===== Geciteerde passage

ECLI:NL:GHAMS:2016:2229

Gerechtshof Amsterdam

Datum uitspraak
10 juni 2016
Publicatiedatum
10 juni 2016
Zaaknummer
23-001738-15
Instantie
Gerechtshof Amsterdam
Type
Uitspraak
Rechtsgebied
Strafrecht
Procedures
  • Hoger beroep
Rechters
Vindplaatsen
  • Rechtspraak.nl
AI samenvatting door LexboostAutomatisch gegenereerd

Medeplichtigheid aan inbraak in vereniging gepleegd bij juwelier te Haarlem

In deze zaak heeft het gerechtshof Amsterdam op 10 juni 2016 uitspraak gedaan in hoger beroep tegen een vonnis van de rechtbank Noord-Holland, locatie Haarlem, van 9 april 2015. De verdachte, geboren in 1994, was betrokken bij een inbraak in een juwelier in Haarlem op 22 oktober 2014. De rechtbank had de verdachte in eerste aanleg vrijgesproken van het primair ten laste gelegde, maar het hof heeft de verdachte in hoger beroep niet-ontvankelijk verklaard in zijn hoger beroep voor zover dit gericht was tegen de vrijspraak in strafzaak B. Het hof heeft vastgesteld dat de verdachte als 'uitkijker' heeft gefungeerd tijdens de inbraak en heeft hem medeplichtigheid aan diefstal door twee of meer verenigde personen verweten. Het hof oordeelde dat de verdachte opzettelijk behulpzaam was door op de uitkijk te staan en de omgeving in de gaten te houden. De verdachte werd veroordeeld tot jeugddetentie voor de duur van 90 dagen, met aftrek van de tijd in voorarrest. Daarnaast werd een schadevergoeding van €30.865,59 toegewezen aan de benadeelde partij, [bedrijf 1] Edelsmeden, voor materiële schade als gevolg van de inbraak. Het hof heeft de vordering van het Openbaar Ministerie tot tenuitvoerlegging van een eerder opgelegde voorwaardelijke straf toegewezen, omdat de verdachte zich tijdens de proeftijd aan een strafbaar feit had schuldig gemaakt.

Uitspraak

parketnummer: 23-001738-15
datum uitspraak: 10 juni 2016
TEGENSPRAAK
Verkort arrest van het gerechtshof Amsterdam gewezen op het hoger beroep, ingesteld tegen het vonnis van de rechtbank Noord-Holland, locatie Haarlem, van 9 april 2015 in de gevoegde strafzaken onder de parketnummers 15-872119-14 (strafzaak A) en 15-270350-14 (strafzaak B), alsmede 15-169685-13 (TUL) tegen
[verdachte],
geboren te [geboorteplaats] op [geboortedag] 1994,
adres: [adres 1] .

==========
===== Verzamelde gegevens

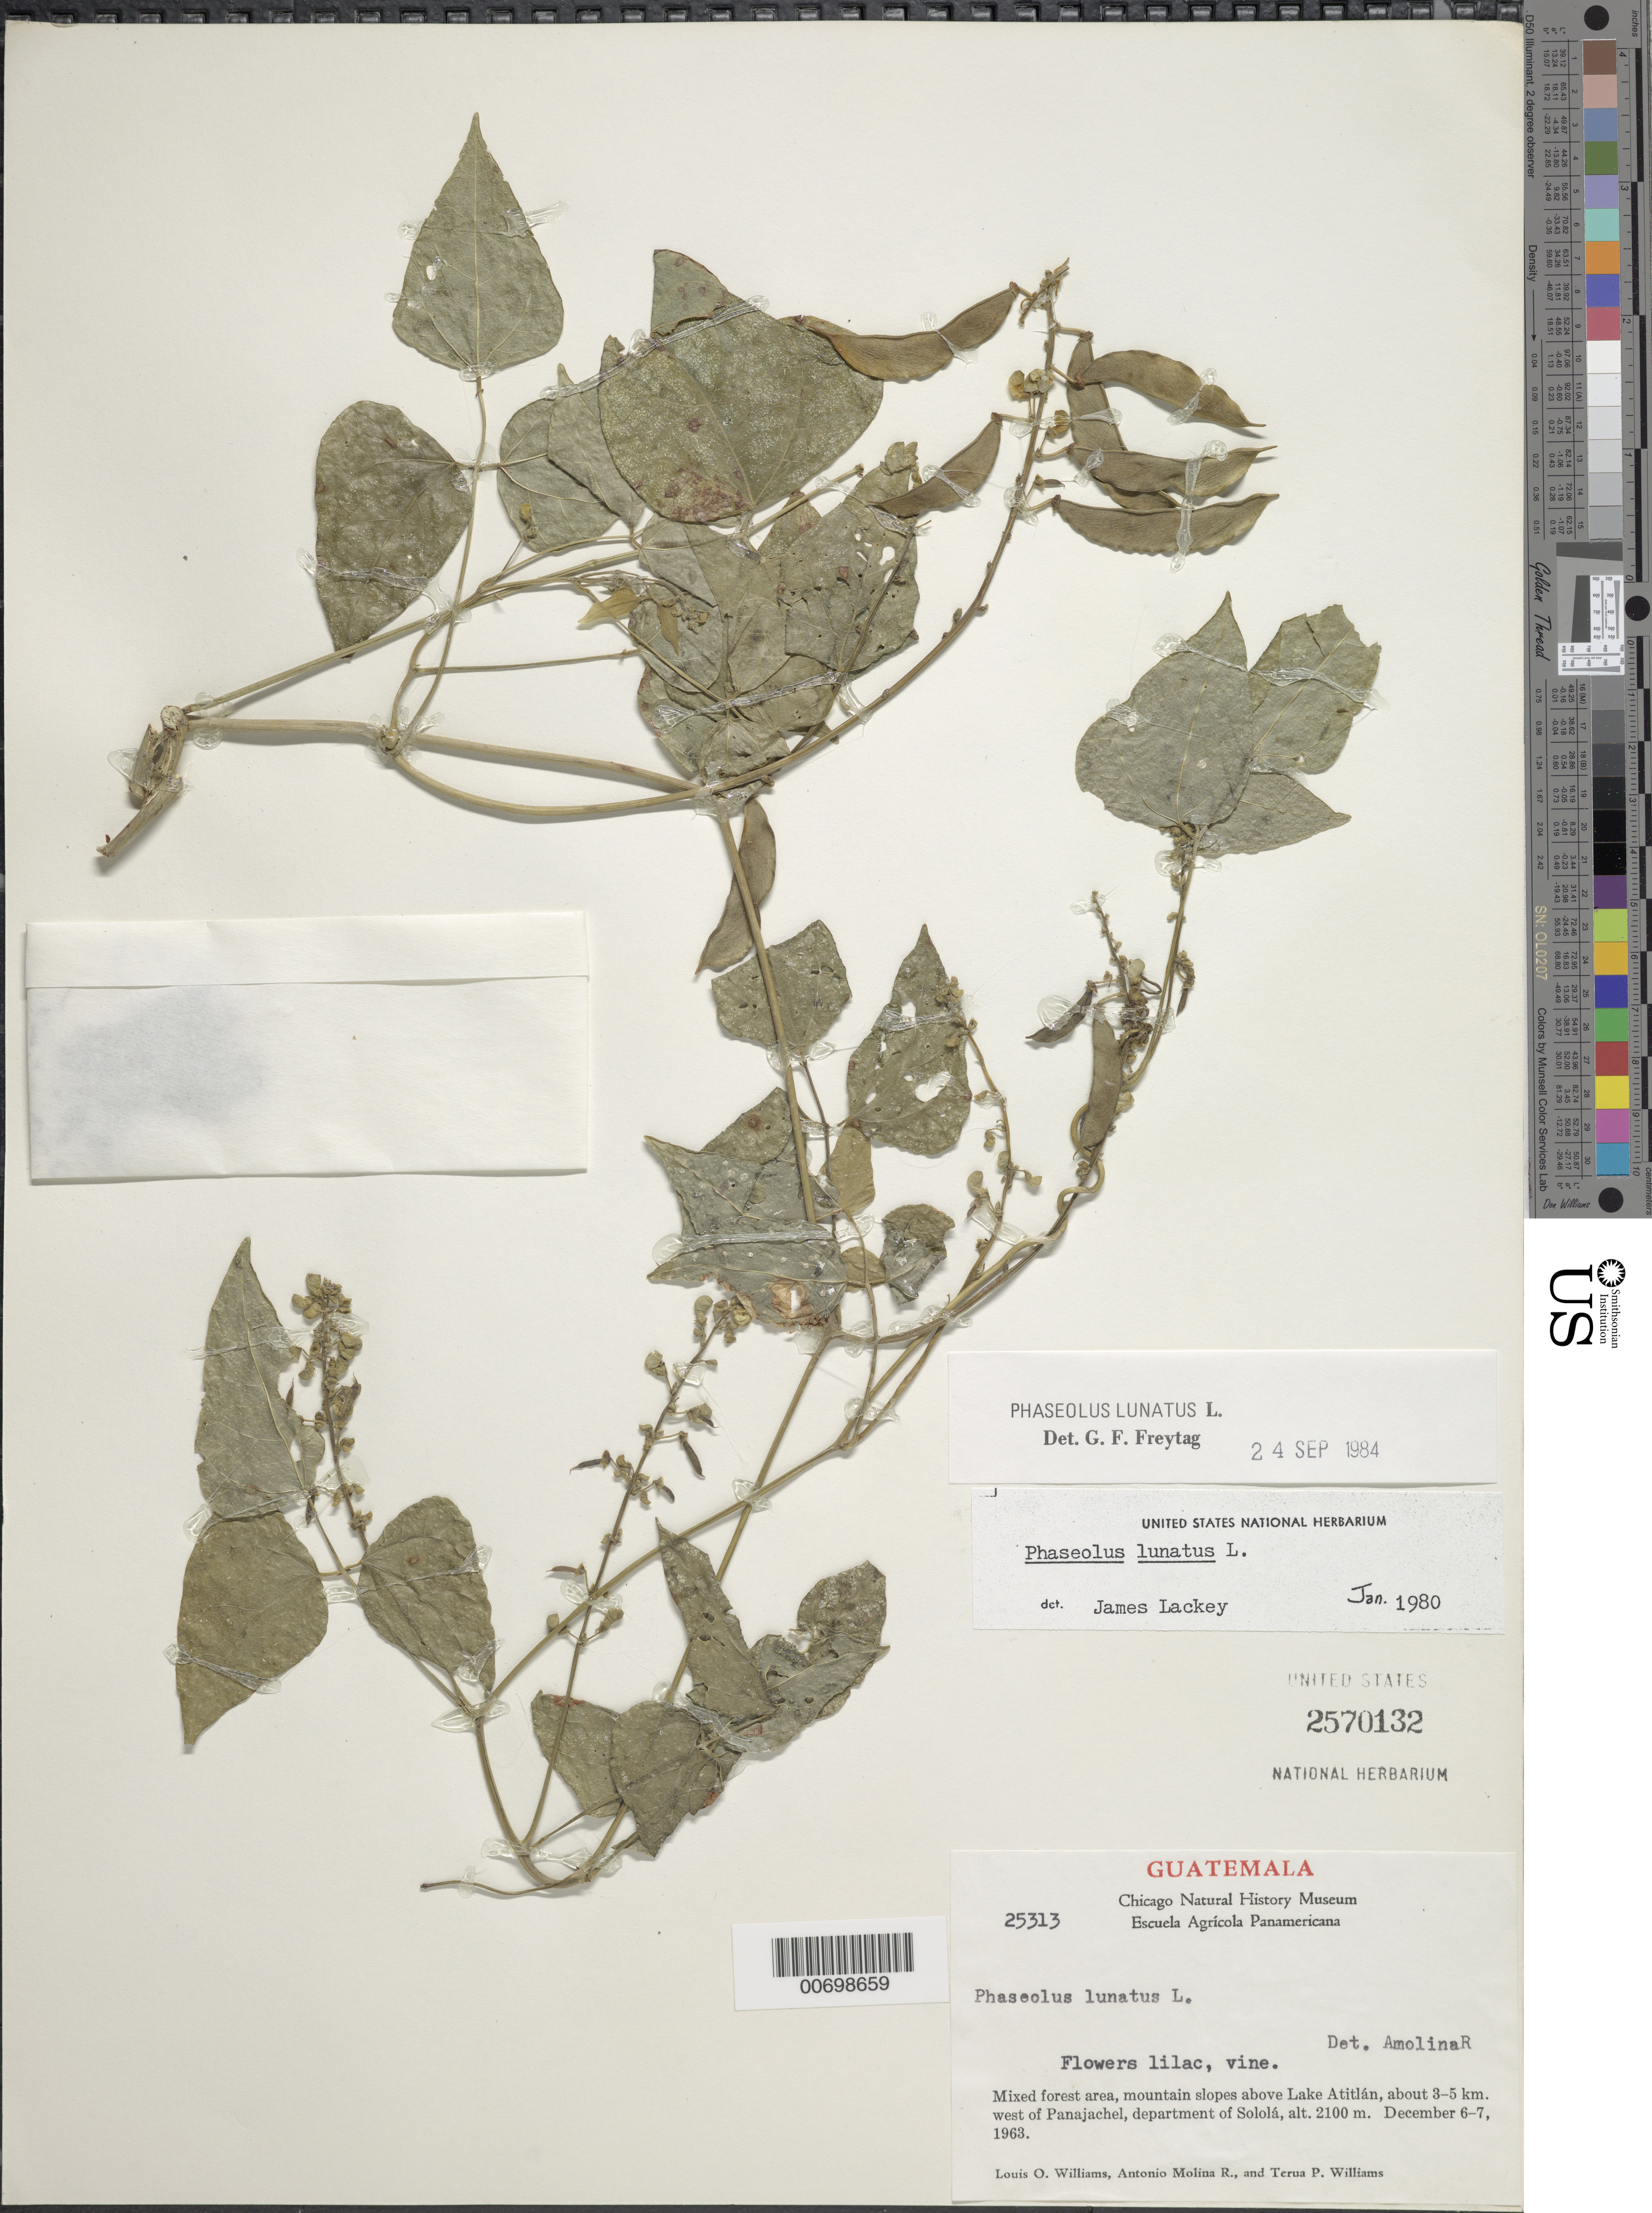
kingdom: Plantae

==========

◆ **Wat gevraagd wordt**
Kopieer letterlijk het stuk uit de uitspraak dat begint bij "parketnummer: 23-001738-15" en doorloopt tot en met "[adres 1] .". Baseer je uitsluitend op de uitspraak.

◆ **Verwacht antwoord**
parketnummer: 23-001738-15
datum uitspraak: 10 juni 2016
TEGENSPRAAK
Verkort arrest van het gerechtshof Amsterdam gewezen op het hoger beroep, ingesteld tegen het vonnis van de rechtbank Noord-Holland, locatie Haarlem, van 9 april 2015 in de gevoegde strafzaken onder de parketnummers 15-872119-14 (strafzaak A) en 15-270350-14 (strafzaak B), alsmede 15-169685-13 (TUL) tegen
[verdachte],
geboren te [geboorteplaats] op [geboortedag] 1994,
adres: [adres 1] .